Electronic databases were searched between 2005 and March 2022, identifying non-pharmacological studies supporting function, activity, or participation for FASD participants aged 5–18 years using any quantitative research design. Outcomes were coded using International Classification of Functioning, Disability and Health, family of Participation Related Constructs and behaviour categories. Multi-level random-effects meta-analysis examined intervention effects. Study methodological quality was evaluated using Cochrane risk of bias tools, RoBiNT, AMSTAR 2 and NHMRC Hierarchy levels of evidence. Certainty of findings were synthesised using GRADE approach.
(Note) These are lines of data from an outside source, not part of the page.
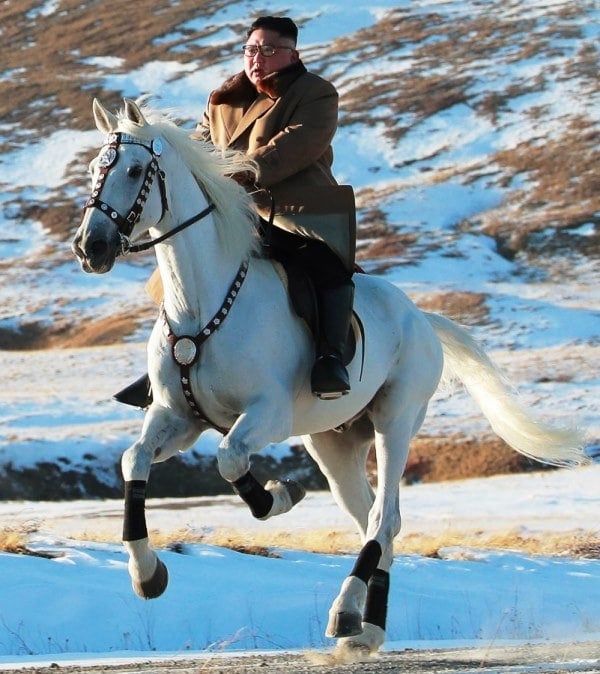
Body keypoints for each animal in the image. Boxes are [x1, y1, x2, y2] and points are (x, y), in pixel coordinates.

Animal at [72, 98, 587, 655]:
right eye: (94, 169)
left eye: (135, 170)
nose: (90, 247)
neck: (201, 305)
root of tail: (421, 318)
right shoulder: (178, 417)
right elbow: (134, 460)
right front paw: (147, 573)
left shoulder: (267, 414)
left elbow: (230, 459)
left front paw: (278, 495)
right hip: (334, 444)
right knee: (376, 524)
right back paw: (367, 628)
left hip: (395, 421)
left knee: (383, 518)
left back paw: (345, 614)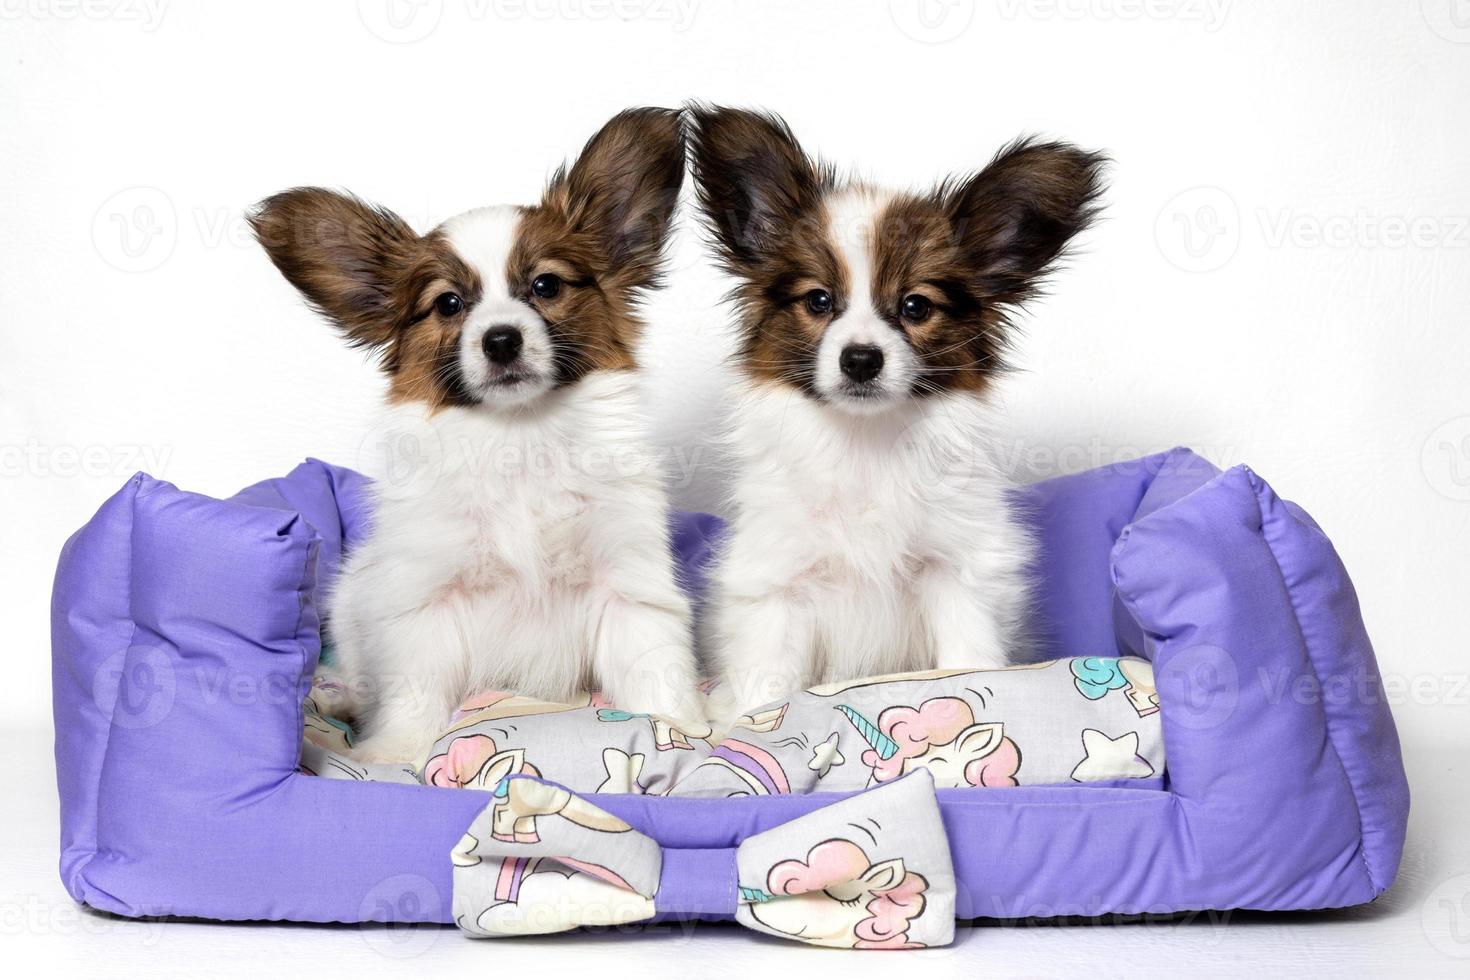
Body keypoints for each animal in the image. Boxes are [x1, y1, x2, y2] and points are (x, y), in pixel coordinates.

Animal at [252, 109, 705, 764]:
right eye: (448, 303)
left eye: (546, 287)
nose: (501, 340)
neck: (519, 435)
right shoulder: (427, 604)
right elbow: (416, 695)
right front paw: (390, 756)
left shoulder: (628, 587)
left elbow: (654, 673)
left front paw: (687, 731)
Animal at [687, 107, 1105, 725]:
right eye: (818, 300)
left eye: (916, 306)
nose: (861, 359)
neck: (868, 441)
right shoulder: (779, 585)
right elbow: (769, 685)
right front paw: (750, 724)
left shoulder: (957, 571)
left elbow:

The systematic review included 25 studies with 735 participants, 10 of which were analysed by meta-analysis. Body function and structure, activity, behaviour, and sense of self outcomes were pooled. A small, positive effect favouring interventions was found (g = 0.29, 95% CI = 0.15–0.43), however the GRADE certainty was rated as low. No participation outcomes were identified.
Some interventions targeting body function and structure, activity and behaviour outcomes were effective. Evidence of interventions that support children’s and adolescent’s participation as an outcome is lacking.
Implications for rehabilitation
To address participation outcomes for children and adolescents with fetal alcohol spectrum disorder (FASD), it is important to understand their participation needs and directly measure these.
Interventions identified targeted body function and structure, activity, and behaviour outcomes.
Participation outcomes of children’s/adolescent’s attendance, involvement and preferences were not identified.
A combination of individual- and context-focused interventions is recommended to maximise rehabilitation outcomes for children and adolescents with FASD.